Tel un vent brumeux dans son esprit, ses idées se bousculaient en silence. Linwen était songeuse, comme à chaque fois lorsque le souvenir de ses frères lui revenait à l’esprit. Elle était déconnectée de la réalité, prise entre deux mondes sans vraiment appartenir à l’un ni à l’autre. Les blessures du passé ne se referment jamais totalement et laisse toujours de la place pour un retour en arrière éphémère. Alors, c’était la présence de ses deux êtres chers qu’elle essayait de retrouver à ses côtés, là, tout près d’elle, comme si elle pouvait encore les toucher, les aimer.
( Est-ce que vous veilliez toujours sur moi ? J’aimerai tellement que vous me fassiez un signe. Savoir que je ne suis pas seule. J’aimerai… J’aimerai tellement de choses. Pourquoi est-ce que je ne suis pas arrivée plus tôt, peut-être que vous seriez toujours…en vie.)
Linwen avait les mains glacées de l’eau qui ruisselait le long de ses mains pâles momentanément rougis par ce contact mordant. Malgré cela, elle ne bougeait plus, le regard fixé sur une ligne d’horizon fictive. Ni la brise qui faisait pourtant bruisser les feuilles des arbres dans un chant mélodieux, ni le rire de ses amies à ses côtés ne parvenait à la sortir de sa torpeur. L’elfe demeurait seule avec le souvenir de sa famille et avait déserté depuis de longues minutes déjà le lavoir.
« Lin, n’oublie pas de frotter, on doit bientôt avoir fini ! »
C’était l’une de ses plus grandes amies, elle aussi servantes, qui lui avait souris en la rappelant à l’ordre, gentiment, mais fermement. Les paniers de linges sales étaient loin d’être vide et si elle voulait conserver son travail, elle savait qu’elle avait tout intérêt à redoubler de motivation. Les elfes se disputaient depuis des siècles ces postes rares au sein de la ville, celui de servante au service de la royauté.
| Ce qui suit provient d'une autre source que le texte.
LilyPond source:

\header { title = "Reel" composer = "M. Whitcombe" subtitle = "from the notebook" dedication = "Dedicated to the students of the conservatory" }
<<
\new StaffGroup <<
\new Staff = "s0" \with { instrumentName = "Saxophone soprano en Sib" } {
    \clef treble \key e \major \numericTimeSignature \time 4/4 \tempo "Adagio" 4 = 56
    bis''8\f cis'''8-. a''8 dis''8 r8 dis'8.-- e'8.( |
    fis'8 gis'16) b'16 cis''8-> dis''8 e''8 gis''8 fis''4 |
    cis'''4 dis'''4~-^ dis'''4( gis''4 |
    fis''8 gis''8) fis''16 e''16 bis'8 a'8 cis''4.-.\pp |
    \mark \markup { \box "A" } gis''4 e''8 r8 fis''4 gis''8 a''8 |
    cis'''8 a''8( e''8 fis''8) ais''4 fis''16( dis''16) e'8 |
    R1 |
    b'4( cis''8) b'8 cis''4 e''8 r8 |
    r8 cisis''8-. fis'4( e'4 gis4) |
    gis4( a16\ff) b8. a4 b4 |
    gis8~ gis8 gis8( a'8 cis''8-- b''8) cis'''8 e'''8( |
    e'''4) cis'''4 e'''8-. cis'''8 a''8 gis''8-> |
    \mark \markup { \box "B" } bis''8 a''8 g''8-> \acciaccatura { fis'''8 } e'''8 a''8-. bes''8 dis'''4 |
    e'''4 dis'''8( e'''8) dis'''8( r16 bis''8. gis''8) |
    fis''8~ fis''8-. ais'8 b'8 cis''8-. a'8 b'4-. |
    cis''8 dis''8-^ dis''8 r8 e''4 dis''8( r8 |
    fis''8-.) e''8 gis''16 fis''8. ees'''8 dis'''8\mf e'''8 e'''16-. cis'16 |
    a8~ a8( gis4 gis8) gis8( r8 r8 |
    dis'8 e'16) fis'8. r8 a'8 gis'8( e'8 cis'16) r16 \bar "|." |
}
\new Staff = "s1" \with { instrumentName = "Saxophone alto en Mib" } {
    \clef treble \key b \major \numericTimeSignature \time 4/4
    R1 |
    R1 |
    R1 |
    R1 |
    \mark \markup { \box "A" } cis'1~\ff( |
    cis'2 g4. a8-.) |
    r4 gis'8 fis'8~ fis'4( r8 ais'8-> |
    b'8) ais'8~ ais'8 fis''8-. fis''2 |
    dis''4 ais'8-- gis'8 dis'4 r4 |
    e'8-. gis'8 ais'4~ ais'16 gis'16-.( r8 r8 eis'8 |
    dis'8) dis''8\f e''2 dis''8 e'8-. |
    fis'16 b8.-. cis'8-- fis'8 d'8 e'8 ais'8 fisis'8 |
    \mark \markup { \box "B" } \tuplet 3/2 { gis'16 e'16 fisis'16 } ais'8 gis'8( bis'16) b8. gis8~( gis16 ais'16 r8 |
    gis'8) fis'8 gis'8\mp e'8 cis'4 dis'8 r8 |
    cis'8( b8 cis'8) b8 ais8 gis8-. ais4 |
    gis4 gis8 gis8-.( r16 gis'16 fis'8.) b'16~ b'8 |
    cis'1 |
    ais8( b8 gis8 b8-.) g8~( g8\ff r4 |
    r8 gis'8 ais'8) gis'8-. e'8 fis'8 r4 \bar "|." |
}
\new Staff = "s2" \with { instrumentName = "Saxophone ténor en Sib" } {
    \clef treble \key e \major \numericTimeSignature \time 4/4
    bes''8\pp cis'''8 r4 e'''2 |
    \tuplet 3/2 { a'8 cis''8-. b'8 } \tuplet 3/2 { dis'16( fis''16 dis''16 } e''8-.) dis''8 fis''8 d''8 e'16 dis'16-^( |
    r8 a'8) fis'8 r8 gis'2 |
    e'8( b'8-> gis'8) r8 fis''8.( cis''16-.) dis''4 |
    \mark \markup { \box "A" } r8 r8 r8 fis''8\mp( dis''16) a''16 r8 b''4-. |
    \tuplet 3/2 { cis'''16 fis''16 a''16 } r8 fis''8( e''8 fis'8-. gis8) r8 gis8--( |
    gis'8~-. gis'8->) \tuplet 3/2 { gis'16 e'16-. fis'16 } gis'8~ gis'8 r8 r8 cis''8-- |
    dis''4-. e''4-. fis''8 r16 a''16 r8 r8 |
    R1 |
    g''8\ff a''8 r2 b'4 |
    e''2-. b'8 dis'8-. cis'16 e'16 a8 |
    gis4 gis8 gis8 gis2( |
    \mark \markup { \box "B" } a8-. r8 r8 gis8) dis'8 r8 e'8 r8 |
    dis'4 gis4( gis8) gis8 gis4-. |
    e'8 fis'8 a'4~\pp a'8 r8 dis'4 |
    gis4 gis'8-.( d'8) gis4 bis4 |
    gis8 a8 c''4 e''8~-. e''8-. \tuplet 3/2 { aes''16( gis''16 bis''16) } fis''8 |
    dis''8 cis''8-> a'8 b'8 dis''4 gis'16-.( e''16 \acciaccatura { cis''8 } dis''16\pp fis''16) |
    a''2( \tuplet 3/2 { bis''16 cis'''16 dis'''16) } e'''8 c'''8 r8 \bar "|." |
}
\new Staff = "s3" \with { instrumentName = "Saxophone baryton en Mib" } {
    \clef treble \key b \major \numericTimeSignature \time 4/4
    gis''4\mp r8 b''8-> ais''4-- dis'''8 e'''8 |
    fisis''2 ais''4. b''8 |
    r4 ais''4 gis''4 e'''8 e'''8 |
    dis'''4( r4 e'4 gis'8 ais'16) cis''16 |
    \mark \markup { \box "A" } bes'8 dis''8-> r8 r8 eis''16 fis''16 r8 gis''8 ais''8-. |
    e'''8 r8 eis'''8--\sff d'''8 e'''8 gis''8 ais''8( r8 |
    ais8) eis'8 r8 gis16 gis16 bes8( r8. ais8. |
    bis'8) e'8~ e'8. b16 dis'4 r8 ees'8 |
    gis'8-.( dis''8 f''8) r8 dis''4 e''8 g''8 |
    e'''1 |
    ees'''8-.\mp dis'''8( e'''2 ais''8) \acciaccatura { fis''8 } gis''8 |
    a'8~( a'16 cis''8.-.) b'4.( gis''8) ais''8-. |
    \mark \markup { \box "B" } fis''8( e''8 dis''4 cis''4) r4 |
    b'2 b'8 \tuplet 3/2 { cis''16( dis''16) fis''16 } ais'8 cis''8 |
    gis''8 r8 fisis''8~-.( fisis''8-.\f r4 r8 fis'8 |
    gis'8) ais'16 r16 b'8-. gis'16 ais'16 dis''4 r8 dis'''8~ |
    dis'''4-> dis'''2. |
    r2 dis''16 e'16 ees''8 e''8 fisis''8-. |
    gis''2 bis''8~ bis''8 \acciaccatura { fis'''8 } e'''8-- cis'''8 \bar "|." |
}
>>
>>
Corvéables à merci, ces individus, pour la plupart, de sexe féminin, travaillaient des heures durant pour une reconnaissance et un salaire onéreux. Ca ne suffisait pas d'être pistonnée, il fallait aussi faire preuve d'efficacité.
« Je sais… Je sais, désolée les filles, c’est encore et toujours la même chose. »
Tirée de force de ses rêveries à la fois douceâtre et amer, Linwen étira ses jambes douloureuses pour changer de position, et reprendre son travail. Les gestes mécaniques et répétitifs n’étaient pas propice à la concentration, mais elle ne se laissait pas le choix, plus déterminée que jamais à ne plus se laisser dissiper.